- _Written request_
Return the passage of the SemVer versioning article below word for word, from "GitLab provides a" up to and including "community security advisory database.".

SemVer versioning: how we handled it with linear interval arithmetic

Sep 28, 2021 · 22 min read · Leave a comment
Julian Thome GitLab profile

The semantic versioning (SemVer) specification can be considered the de-facto standard for tracking software states during its evolution. Unfortunately, in reality many languages/ecosystems practice "SemVer versioning" and have not adopted the standard as-is; instead we can find many different semantic versioning flavors that are not necessarily compatible with the original SemVer spec. SemVer Versioning has led to the creation of a variety of different semantic versioning schemes.

GitLab provides a Dependency Scanning (DS) feature that automatically detects vulnerabilities in the dependencies of a software project for a variety of different languages. DS relies on the GitLab security advisory database that is updated on a daily basis providing information about vulnerable packages that is expressed in the package-specific (native) semantic version dialect. GitLab also recently launched a free and open-source GitLab community security advisory database.

At GitLab we use a semi-automated process for advisory generation: we extract advisory data that includes package names and vulnerable versions from data-sources such as NVD and generate advisories that adhere to the GitLab advisory format before they are curated and stored in our GitLab security advisory database.

- _Supplied entries_
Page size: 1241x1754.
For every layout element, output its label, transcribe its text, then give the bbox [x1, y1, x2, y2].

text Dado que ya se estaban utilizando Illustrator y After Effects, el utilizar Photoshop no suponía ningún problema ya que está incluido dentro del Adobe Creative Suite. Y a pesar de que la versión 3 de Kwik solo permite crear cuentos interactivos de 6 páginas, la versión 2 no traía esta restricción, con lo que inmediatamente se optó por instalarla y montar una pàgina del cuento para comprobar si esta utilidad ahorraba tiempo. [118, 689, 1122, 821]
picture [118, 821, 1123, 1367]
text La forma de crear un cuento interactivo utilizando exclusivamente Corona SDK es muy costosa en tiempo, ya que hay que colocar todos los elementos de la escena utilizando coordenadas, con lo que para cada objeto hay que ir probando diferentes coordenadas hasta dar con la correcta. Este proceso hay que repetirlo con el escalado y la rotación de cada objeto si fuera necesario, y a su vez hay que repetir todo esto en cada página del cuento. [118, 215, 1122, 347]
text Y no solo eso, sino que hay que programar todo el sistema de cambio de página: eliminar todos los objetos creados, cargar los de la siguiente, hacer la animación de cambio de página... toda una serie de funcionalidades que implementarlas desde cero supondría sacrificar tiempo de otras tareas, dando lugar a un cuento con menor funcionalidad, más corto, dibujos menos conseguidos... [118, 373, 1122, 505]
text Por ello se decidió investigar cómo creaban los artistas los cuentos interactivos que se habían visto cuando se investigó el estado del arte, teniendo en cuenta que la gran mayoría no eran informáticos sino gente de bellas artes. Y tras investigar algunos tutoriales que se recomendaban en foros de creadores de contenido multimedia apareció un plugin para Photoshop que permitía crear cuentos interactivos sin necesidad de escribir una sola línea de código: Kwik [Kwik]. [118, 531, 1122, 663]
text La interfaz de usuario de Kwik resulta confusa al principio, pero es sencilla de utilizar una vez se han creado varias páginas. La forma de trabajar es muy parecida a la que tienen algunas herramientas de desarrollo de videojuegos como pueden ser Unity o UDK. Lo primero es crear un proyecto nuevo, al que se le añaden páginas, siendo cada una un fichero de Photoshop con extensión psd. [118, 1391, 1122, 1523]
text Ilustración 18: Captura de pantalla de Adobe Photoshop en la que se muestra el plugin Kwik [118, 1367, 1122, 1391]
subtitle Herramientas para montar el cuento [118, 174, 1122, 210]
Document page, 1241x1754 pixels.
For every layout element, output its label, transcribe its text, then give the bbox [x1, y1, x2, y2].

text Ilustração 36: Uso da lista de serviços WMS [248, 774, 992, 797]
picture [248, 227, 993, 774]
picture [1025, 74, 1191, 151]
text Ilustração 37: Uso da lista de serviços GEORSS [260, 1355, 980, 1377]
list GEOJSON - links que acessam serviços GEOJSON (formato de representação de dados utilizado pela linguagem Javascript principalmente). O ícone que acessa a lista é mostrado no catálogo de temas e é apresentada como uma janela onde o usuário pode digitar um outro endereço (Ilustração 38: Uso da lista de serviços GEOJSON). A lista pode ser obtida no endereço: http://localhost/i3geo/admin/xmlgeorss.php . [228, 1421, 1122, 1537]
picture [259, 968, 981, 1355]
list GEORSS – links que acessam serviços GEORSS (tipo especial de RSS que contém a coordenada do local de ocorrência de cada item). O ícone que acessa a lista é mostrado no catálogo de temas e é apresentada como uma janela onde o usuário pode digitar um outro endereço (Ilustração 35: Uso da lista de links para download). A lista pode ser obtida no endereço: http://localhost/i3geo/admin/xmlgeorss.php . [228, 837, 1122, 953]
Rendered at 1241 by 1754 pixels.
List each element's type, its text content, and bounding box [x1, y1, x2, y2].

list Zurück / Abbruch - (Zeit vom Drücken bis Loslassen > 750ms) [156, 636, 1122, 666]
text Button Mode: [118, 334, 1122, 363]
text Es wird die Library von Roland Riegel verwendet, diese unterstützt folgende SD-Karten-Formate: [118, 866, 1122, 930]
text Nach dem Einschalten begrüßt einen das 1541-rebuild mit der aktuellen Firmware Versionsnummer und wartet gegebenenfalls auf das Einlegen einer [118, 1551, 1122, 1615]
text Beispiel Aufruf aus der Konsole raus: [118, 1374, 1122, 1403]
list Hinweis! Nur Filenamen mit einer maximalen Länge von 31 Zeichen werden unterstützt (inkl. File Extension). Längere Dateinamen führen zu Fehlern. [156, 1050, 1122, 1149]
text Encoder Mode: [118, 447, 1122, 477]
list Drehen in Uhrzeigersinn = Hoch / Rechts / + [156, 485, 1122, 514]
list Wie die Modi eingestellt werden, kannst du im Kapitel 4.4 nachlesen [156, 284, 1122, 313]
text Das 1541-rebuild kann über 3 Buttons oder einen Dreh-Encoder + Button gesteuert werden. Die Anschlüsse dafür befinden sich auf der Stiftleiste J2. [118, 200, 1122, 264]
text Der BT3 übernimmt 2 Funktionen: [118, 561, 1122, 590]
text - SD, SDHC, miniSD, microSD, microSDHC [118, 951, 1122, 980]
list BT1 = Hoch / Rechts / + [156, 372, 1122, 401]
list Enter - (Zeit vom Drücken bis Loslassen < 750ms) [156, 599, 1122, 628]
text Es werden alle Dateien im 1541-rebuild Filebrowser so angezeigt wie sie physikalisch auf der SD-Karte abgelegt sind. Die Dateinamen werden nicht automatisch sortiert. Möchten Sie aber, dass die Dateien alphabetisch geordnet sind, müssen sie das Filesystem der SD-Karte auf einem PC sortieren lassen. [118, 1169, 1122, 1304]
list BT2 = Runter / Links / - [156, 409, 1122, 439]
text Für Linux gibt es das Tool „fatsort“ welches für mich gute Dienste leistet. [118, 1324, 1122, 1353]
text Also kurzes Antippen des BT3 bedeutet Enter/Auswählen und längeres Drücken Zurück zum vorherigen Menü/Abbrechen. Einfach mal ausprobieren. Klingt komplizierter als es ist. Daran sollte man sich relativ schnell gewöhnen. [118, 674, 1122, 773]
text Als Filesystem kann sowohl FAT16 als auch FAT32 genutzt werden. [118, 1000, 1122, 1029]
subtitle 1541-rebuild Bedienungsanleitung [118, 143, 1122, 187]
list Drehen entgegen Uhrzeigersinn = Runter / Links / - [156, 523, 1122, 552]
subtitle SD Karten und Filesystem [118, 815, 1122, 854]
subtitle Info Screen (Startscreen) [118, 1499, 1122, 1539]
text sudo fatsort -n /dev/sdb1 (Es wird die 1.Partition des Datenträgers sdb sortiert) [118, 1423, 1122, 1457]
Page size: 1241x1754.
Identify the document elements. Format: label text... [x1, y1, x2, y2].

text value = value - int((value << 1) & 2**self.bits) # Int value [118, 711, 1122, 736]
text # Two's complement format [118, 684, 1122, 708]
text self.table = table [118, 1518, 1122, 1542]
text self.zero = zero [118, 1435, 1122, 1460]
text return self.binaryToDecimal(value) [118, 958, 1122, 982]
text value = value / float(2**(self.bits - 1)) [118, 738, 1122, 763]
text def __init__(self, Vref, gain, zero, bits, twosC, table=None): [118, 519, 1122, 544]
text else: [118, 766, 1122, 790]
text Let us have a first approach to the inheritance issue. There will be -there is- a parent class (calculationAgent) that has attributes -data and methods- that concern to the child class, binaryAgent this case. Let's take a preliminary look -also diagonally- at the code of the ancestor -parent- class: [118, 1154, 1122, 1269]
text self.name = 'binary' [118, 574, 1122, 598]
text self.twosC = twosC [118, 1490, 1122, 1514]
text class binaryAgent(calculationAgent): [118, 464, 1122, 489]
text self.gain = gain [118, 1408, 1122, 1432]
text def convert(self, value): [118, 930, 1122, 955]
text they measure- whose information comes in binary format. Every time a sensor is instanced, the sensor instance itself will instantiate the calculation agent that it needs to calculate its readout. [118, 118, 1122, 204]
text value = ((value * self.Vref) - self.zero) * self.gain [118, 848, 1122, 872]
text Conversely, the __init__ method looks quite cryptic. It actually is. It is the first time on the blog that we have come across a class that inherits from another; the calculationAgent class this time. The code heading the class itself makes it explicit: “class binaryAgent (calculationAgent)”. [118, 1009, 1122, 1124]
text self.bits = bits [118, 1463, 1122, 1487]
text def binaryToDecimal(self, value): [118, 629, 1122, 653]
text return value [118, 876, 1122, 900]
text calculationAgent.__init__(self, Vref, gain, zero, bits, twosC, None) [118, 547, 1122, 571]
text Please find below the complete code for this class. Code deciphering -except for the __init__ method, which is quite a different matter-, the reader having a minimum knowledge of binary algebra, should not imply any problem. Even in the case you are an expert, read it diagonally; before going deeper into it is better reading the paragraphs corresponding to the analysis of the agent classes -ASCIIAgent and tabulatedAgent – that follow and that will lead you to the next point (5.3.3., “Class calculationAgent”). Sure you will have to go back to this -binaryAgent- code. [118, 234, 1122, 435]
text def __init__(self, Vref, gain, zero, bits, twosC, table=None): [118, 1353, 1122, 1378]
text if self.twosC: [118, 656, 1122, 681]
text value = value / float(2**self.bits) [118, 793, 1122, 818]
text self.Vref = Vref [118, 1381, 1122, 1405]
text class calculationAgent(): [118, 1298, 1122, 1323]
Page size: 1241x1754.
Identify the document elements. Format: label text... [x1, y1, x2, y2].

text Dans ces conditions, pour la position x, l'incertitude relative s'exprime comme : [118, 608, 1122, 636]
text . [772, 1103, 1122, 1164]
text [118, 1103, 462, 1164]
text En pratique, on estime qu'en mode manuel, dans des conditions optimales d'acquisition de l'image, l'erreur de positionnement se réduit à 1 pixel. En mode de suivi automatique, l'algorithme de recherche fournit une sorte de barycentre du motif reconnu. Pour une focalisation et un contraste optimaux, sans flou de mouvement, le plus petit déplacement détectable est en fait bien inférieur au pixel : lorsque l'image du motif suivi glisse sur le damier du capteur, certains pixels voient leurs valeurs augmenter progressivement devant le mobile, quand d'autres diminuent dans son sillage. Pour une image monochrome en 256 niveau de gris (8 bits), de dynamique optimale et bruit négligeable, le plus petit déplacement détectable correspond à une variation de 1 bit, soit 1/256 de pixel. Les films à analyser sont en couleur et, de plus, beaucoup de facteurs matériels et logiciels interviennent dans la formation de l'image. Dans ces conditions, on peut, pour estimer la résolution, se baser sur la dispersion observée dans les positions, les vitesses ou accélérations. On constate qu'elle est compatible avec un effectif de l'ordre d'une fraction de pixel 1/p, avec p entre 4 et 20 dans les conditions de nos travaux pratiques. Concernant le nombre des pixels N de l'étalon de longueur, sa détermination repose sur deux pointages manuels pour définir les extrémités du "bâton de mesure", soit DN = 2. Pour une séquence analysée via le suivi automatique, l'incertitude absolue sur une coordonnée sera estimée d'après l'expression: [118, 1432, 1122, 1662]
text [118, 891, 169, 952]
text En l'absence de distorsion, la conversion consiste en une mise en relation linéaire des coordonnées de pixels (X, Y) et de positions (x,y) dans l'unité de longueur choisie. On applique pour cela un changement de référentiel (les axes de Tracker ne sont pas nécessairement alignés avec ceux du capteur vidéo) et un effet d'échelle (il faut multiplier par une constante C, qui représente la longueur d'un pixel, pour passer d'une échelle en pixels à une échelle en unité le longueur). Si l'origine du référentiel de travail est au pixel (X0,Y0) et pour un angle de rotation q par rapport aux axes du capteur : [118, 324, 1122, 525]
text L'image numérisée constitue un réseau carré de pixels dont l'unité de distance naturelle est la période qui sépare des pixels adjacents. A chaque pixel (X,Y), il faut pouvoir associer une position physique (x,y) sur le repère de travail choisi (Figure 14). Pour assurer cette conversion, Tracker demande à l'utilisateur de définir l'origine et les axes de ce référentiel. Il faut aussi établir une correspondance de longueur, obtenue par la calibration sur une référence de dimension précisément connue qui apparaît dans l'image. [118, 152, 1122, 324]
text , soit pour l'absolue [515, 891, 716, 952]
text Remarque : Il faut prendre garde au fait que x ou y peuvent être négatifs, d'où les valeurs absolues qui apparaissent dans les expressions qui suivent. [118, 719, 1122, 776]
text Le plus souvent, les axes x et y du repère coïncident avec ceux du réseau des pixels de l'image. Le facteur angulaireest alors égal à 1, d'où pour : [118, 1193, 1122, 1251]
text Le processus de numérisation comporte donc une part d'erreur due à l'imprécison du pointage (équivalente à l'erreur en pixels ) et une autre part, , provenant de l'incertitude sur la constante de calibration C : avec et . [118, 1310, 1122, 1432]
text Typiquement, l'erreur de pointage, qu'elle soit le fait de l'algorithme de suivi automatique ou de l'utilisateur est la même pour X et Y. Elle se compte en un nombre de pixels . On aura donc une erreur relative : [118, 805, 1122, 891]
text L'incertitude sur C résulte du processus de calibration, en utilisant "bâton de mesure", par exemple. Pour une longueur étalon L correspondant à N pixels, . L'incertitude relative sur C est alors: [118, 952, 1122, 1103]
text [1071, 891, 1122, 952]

- _Finished answer_
GitLab provides a Dependency Scanning (DS) feature that automatically detects vulnerabilities in the dependencies of a software project for a variety of different languages. DS relies on the GitLab security advisory database that is updated on a daily basis providing information about vulnerable packages that is expressed in the package-specific (native) semantic version dialect. GitLab also recently launched a free and open-source GitLab community security advisory database.